Complete the following:
(a) List every Critters configuration option named in the issue discussion.
(b) Rewrite the issue discussion beginning at the words "Not pruning the" and stopping after "pruneSource is on.", substituting "the pruneSource option" for "pruneSource".

Document text:
I'm using Critters in my webpack project with the following configuration:

new Critters({
  mergeStylesheets: true,
  inlineFonts: true,
})

I'm using this in combination with MiniCssExtractPlugin. When I add Critters to the plugin list (after MiniCssExtractPlugin and HtmlWebpackPlugin), critters seems to remove the content of media queries - the output still has the media queries but nothing is in them, which looks like this:

@media (max-width: 480px) {}

This breaks the styling and layout of my site.

Hi @richiksc, I think this is because the pruneSource is true by default. I had the same issue, and turning it to false fixed it.

(The option is documented here: https://github.com/GoogleChromeLabs/critters/blob/master/README.md#critters-2)

Removing the inlined CSS from the source doesn't make a large difference in my experience, so I don't think you'd lose much without it.

Posting this in case it gets you unblocked :) I'm not one of the maintainers, but I'm curious if there's a bug to file about this.

Not pruning the source makes adds unneccessary weight to the external stylesheet, which means the browser has to download those extra bytes from the network, increasing the page weight and slowing the experience down.

I know, I was mentioning it in case it was something actionable; I don't know the things you are building, not pruning could very well have a large effect there :)

For the maintainers: I've also had this issue when pruneSource is on.

I can also confirm that changing pruneSource from true (the default) to false fixes the issue of CSS inside media queries being removed.

I'd actually generally recommend turning pruneSource off, regardless of this bug. Pruning source CSS in a multipage website can be really bad for caching and occasionally fails entirely. If each page on a website has different markup, the inlined CSS rules are different for each page, which means the pruned external CSS is different depending on which page you visit. The effect is that it's not really possible to cache CSS when pruning in a multi-page setup.

This is not as much of an issue for Single Page Apps, which is why the default value is true.

As for the bug here, it's something relating to how the mirrored rule traversal descends into nested rules. My guess is that, since there's no logic currently in the walk to deal with media queries, it's considering all media queries to be critical, and pruning them from the original external CSS.

Recorded data:

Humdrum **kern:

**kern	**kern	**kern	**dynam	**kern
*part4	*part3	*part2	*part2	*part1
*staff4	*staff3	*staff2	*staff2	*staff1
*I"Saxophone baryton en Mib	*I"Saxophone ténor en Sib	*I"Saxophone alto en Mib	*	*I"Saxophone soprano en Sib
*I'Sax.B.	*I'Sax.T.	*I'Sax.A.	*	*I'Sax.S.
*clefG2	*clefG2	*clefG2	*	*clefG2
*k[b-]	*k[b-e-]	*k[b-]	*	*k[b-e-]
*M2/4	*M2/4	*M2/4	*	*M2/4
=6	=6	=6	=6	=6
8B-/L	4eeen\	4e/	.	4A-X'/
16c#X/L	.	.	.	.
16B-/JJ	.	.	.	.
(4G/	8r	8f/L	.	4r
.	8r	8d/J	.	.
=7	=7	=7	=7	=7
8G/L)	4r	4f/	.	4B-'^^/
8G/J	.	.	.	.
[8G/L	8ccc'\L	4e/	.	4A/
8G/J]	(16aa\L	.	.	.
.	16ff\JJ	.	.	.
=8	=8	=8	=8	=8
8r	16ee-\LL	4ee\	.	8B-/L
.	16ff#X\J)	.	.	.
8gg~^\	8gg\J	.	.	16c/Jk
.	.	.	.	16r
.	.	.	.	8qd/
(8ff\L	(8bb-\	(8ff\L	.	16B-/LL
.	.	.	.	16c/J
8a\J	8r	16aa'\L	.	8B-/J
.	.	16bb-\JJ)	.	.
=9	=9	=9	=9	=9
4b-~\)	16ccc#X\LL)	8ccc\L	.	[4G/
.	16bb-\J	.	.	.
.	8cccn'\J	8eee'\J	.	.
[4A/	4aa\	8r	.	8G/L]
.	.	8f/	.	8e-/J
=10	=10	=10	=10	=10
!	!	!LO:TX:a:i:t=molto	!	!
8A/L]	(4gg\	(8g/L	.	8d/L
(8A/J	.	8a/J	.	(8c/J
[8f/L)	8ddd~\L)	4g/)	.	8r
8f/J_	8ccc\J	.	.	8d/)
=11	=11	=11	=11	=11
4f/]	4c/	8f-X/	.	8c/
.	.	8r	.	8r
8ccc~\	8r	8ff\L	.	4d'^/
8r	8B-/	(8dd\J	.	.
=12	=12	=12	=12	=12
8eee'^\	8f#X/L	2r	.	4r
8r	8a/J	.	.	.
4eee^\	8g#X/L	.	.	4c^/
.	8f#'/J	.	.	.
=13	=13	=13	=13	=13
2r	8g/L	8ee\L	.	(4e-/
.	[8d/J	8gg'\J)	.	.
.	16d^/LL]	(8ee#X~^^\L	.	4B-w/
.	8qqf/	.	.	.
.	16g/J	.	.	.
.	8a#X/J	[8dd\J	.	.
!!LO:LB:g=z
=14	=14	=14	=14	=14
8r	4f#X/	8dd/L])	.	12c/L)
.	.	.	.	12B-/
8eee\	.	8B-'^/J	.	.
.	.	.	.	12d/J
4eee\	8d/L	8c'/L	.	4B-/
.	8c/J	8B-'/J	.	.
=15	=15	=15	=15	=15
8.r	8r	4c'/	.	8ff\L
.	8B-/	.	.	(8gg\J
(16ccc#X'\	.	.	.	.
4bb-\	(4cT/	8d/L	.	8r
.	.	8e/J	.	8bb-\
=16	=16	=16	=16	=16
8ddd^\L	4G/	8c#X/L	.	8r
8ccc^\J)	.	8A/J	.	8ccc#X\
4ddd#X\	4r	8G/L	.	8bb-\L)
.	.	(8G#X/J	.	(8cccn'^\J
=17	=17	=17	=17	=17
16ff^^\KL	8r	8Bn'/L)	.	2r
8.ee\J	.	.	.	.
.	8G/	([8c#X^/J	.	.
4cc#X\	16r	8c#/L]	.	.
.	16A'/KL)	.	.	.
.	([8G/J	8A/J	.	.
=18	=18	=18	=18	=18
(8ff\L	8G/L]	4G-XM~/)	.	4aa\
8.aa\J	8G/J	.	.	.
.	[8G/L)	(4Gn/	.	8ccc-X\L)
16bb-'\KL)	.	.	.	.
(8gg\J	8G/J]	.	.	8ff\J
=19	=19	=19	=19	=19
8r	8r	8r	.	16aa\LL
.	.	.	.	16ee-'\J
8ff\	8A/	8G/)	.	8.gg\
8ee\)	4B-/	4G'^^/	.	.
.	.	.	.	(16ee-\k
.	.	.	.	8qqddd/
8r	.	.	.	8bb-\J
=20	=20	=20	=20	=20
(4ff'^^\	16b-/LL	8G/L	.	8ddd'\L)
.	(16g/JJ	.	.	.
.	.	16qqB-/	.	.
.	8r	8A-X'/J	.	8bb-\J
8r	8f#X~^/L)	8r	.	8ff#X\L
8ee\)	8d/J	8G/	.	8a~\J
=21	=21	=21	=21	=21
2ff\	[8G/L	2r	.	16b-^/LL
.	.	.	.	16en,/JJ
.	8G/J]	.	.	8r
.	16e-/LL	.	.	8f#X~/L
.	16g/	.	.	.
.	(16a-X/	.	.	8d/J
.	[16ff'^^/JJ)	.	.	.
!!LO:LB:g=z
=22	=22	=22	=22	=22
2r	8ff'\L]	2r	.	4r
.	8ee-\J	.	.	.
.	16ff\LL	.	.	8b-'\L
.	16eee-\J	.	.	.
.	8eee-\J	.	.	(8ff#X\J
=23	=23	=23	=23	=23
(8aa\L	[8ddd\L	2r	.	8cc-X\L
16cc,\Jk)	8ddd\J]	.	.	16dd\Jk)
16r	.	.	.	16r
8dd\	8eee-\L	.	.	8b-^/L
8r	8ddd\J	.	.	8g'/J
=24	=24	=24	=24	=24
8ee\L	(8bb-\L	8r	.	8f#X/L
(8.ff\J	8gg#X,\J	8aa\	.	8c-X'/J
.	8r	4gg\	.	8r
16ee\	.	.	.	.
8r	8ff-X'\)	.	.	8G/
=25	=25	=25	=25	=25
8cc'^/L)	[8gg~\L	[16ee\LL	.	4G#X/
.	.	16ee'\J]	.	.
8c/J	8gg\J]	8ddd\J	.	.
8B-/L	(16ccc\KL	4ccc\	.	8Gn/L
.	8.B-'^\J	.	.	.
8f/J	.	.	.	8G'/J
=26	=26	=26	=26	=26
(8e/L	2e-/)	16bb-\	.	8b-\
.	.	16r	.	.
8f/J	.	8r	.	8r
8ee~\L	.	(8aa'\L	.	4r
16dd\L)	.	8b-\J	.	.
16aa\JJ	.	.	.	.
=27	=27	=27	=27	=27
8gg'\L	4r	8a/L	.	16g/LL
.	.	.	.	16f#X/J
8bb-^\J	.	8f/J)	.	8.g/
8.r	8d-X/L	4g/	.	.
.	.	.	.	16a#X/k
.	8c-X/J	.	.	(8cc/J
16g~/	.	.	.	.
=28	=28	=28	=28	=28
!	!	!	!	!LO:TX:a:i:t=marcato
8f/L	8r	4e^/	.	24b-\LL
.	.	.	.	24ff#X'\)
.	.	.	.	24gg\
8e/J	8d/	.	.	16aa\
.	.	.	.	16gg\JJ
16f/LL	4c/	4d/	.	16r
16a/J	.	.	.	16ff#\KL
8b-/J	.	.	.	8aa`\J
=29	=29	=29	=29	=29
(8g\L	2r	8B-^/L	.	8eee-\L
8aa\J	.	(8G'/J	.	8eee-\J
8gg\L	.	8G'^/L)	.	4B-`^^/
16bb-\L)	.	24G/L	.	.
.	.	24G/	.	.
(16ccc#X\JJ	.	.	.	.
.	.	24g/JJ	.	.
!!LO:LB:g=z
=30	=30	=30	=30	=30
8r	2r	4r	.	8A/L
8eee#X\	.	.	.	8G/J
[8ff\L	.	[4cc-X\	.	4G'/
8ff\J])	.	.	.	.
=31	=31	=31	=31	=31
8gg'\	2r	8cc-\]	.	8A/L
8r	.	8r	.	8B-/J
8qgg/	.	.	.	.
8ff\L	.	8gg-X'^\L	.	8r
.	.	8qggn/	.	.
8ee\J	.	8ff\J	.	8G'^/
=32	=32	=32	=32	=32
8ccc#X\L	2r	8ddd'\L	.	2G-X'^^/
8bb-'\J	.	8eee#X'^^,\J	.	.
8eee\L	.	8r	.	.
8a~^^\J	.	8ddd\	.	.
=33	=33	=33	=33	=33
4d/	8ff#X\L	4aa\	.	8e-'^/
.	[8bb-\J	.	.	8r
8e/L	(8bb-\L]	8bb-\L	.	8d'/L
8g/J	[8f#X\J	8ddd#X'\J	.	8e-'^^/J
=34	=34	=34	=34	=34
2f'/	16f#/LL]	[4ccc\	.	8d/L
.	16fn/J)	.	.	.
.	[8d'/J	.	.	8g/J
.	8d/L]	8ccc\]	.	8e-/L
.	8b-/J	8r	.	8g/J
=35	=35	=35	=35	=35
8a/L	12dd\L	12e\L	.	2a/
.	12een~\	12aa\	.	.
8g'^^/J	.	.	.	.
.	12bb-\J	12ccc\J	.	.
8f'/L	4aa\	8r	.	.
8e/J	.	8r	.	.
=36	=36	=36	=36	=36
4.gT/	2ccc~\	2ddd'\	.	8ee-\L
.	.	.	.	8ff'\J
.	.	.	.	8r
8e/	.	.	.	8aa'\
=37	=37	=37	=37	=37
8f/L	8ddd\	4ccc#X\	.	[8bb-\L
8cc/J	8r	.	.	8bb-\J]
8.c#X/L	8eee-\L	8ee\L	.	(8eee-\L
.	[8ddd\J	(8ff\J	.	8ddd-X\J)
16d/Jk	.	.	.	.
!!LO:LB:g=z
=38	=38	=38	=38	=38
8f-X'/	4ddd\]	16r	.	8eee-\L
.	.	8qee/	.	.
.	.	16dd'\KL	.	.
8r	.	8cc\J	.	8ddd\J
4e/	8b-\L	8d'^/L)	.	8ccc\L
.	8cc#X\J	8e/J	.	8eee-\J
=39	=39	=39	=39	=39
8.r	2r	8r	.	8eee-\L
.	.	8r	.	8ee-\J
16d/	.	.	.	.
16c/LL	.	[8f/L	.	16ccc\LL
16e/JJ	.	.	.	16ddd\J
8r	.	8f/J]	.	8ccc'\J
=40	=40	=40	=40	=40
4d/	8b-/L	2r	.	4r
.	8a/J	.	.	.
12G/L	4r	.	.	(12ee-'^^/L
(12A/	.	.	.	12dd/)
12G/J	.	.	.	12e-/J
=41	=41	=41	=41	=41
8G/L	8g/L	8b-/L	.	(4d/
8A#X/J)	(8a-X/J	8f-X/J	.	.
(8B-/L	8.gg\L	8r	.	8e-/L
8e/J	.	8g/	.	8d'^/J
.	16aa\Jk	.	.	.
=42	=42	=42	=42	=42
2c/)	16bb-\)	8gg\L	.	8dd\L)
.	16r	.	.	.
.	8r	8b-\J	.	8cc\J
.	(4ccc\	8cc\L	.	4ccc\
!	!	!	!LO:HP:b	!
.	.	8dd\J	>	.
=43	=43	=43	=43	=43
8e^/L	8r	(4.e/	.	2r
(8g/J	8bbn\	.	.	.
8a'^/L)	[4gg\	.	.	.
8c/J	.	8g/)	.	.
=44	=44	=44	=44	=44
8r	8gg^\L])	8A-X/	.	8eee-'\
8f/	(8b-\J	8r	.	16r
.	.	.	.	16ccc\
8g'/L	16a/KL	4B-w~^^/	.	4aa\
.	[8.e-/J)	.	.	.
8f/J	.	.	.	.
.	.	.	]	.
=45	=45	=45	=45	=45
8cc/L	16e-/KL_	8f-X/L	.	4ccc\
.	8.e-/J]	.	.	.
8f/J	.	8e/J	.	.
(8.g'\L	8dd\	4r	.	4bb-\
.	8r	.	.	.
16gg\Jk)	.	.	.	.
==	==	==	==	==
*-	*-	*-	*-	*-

Solution list:
(a) mergeStylesheets, inlineFonts, pruneSource

(b)
Not pruning the source makes adds unneccessary weight to the external stylesheet, which means the browser has to download those extra bytes from the network, increasing the page weight and slowing the experience down.

I know, I was mentioning it in case it was something actionable; I don't know the things you are building, not pruning could very well have a large effect there :)

For the maintainers: I've also had this issue when the pruneSource option is on.